Avec cette élection, nous avons eu l’impression de revivre, pour les anciens et toute proportion gardée, la campagne électorale de mars 1983.,

« L’histoire ne se répète pas mais elle se plagie. » (Jacques DEVAL 1890-1975).

A l’époque, la ville d’Arles était en pleine dés-industrialisation : fermeture des ateliers SNCF, des papeteries Etienne et des CMP avec plusieurs milliers d’emplois perdus. Rien que cela. Un candidat sans étiquette (lui aussi), le Docteur Jean-Pierre CAMOIN, auréolé d’une compétence en dermatologie, bénéficiant d’une importante patientèle et du tournant de la rigueur que venait de prendre le Président François MITERRAND, battait le Maire sortant, Jacques PERROT, à la fin de son deuxième mandat. J.P. CAMOIN était élu grâce aussi à deux mensonges : il était en réalité membre du RPR et avait annoncé un trou financier important laissé par la municipalité sortante alors qu’il n’en était rien. Il avait également bénéficié de deux erreurs de son adversaire : J. PERROT avait réalisé des investissements, certes importants, mais que les arlésiens ne voyaient pas car ils étaient sous terre : l’adduction d’eau potable et l’assainissement des habitations de Camargue ainsi qu’un choix politique controversé en désignant le futur Premier Adjoint, Alain BONNEAU, permanent de l’Union Locale CGT.

La carrière électorale de J.P. CAMOIN se terminera mal : augmentation des impôts avec la suppression de l’abattement général à la base de la taxe d’habitation et une hausse importante des taux.
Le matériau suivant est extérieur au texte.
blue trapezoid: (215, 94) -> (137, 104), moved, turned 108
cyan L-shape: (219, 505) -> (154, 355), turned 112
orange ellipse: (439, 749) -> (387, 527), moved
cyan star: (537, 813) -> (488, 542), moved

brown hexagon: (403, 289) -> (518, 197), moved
En 1995, après deux mandats, il est battu par Michel VAUZELLE. Ensuite, la ville passe à la caisse : les comptes sont en difficulté par les grands travaux de J.P. CAMOIN et l’augmentation des frais de personnels. La Région et le Département seront là pour aider à combler un déficit de presque 20 millions d’euros !

Nous n’avons plus qu’à "Wait and See" comme disent les « Rosbeef ».

De CAROLIS va-t-il nous annoncer dans quelques mois qu’il est membre d’un parti de droite ? Les impôts vont-ils augmenter d’ici la fin de son mandat ?

Ainsi donc, les arlésiens n’ont pas fait le choix de la jeunesse. C’est dommage.

La liste « Le Parti des Arlésiens » et le collectif citoyen Changeons d’Avenir, s’est engagée sur un programme détaillé, notamment le Plan Résilience à réaliser les 100 premiers jours du mandat « pour réinventer le service public local, réactiver l’attractivité de notre territoire, relancer l’économie et l’emploi tout en préservant notre santé et notre environnement. » Toutefois, sans aborder les financements. Bon c’est une équipe renouvelée (39 nouveaux sur 45), jeune et dynamique, composée de citoyens diplômés et souvent déjà engagés au sein de la commune. Est-ce qu’ils auraient eu la compétence à gérer, la volonté et l’endurance pour faire bouger, voire bousculer, la lourde et sclérosée machine municipale ? Nous ne le saurons pas.

Pour ce deuxième tour les grands perdants sont la démocratie, la politique et les politiques à la vue des taux de participation à Arles et sur le plan national !!!